- _GIVEN DATA_
□ □ □ □
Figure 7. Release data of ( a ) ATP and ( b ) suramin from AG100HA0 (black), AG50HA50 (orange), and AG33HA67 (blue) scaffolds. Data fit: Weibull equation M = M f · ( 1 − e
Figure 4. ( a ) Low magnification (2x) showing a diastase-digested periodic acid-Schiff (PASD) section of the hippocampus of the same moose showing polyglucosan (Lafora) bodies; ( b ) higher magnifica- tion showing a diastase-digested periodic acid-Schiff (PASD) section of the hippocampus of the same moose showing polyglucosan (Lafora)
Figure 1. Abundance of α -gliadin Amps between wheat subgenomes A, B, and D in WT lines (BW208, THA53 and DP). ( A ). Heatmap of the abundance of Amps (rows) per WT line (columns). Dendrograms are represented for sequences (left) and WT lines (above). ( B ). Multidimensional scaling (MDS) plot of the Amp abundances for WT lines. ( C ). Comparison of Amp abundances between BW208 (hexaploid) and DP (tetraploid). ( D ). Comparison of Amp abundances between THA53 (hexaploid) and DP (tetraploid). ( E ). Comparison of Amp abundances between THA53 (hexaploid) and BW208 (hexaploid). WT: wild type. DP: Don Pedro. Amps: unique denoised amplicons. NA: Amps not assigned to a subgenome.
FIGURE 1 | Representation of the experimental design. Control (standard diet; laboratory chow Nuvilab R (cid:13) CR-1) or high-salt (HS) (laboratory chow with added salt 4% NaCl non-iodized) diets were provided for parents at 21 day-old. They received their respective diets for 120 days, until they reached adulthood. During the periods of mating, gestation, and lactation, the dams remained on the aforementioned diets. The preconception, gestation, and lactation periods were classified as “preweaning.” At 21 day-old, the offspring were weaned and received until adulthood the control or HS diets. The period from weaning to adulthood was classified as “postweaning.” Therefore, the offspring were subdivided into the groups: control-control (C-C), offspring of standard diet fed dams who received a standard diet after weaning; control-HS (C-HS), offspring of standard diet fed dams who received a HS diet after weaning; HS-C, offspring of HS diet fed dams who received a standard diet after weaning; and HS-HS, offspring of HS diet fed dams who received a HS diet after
□ □ □ □
- _ASSIGNED TASK_
What you return must match the data word for word.

- _ANSWER BOX_
Figure 7. Release data of ( a ) ATP and ( b ) suramin from AG100HA0 (black), AG50HA50 (orange), and AG33HA67 (blue) scaffolds. Data fit: Weibull equation M = M f · ( 1 − e
Figure 4. ( a ) Low magnification (2x) showing a diastase-digested periodic acid-Schiff (PASD) section of the hippocampus of the same moose showing polyglucosan (Lafora) bodies; ( b ) higher magnifica- tion showing a diastase-digested periodic acid-Schiff (PASD) section of the hippocampus of the same moose showing polyglucosan (Lafora)
Figure 1. Abundance of α -gliadin Amps between wheat subgenomes A, B, and D in WT lines (BW208, THA53 and DP). ( A ). Heatmap of the abundance of Amps (rows) per WT line (columns). Dendrograms are represented for sequences (left) and WT lines (above). ( B ). Multidimensional scaling (MDS) plot of the Amp abundances for WT lines. ( C ). Comparison of Amp abundances between BW208 (hexaploid) and DP (tetraploid). ( D ). Comparison of Amp abundances between THA53 (hexaploid) and DP (tetraploid). ( E ). Comparison of Amp abundances between THA53 (hexaploid) and BW208 (hexaploid). WT: wild type. DP: Don Pedro. Amps: unique denoised amplicons. NA: Amps not assigned to a subgenome.
FIGURE 1 | Representation of the experimental design. Control (standard diet; laboratory chow Nuvilab R (cid:13) CR-1) or high-salt (HS) (laboratory chow with added salt 4% NaCl non-iodized) diets were provided for parents at 21 day-old. They received their respective diets for 120 days, until they reached adulthood. During the periods of mating, gestation, and lactation, the dams remained on the aforementioned diets. The preconception, gestation, and lactation periods were classified as “preweaning.” At 21 day-old, the offspring were weaned and received until adulthood the control or HS diets. The period from weaning to adulthood was classified as “postweaning.” Therefore, the offspring were subdivided into the groups: control-control (C-C), offspring of standard diet fed dams who received a standard diet after weaning; control-HS (C-HS), offspring of standard diet fed dams who received a HS diet after weaning; HS-C, offspring of HS diet fed dams who received a standard diet after weaning; and HS-HS, offspring of HS diet fed dams who received a HS diet after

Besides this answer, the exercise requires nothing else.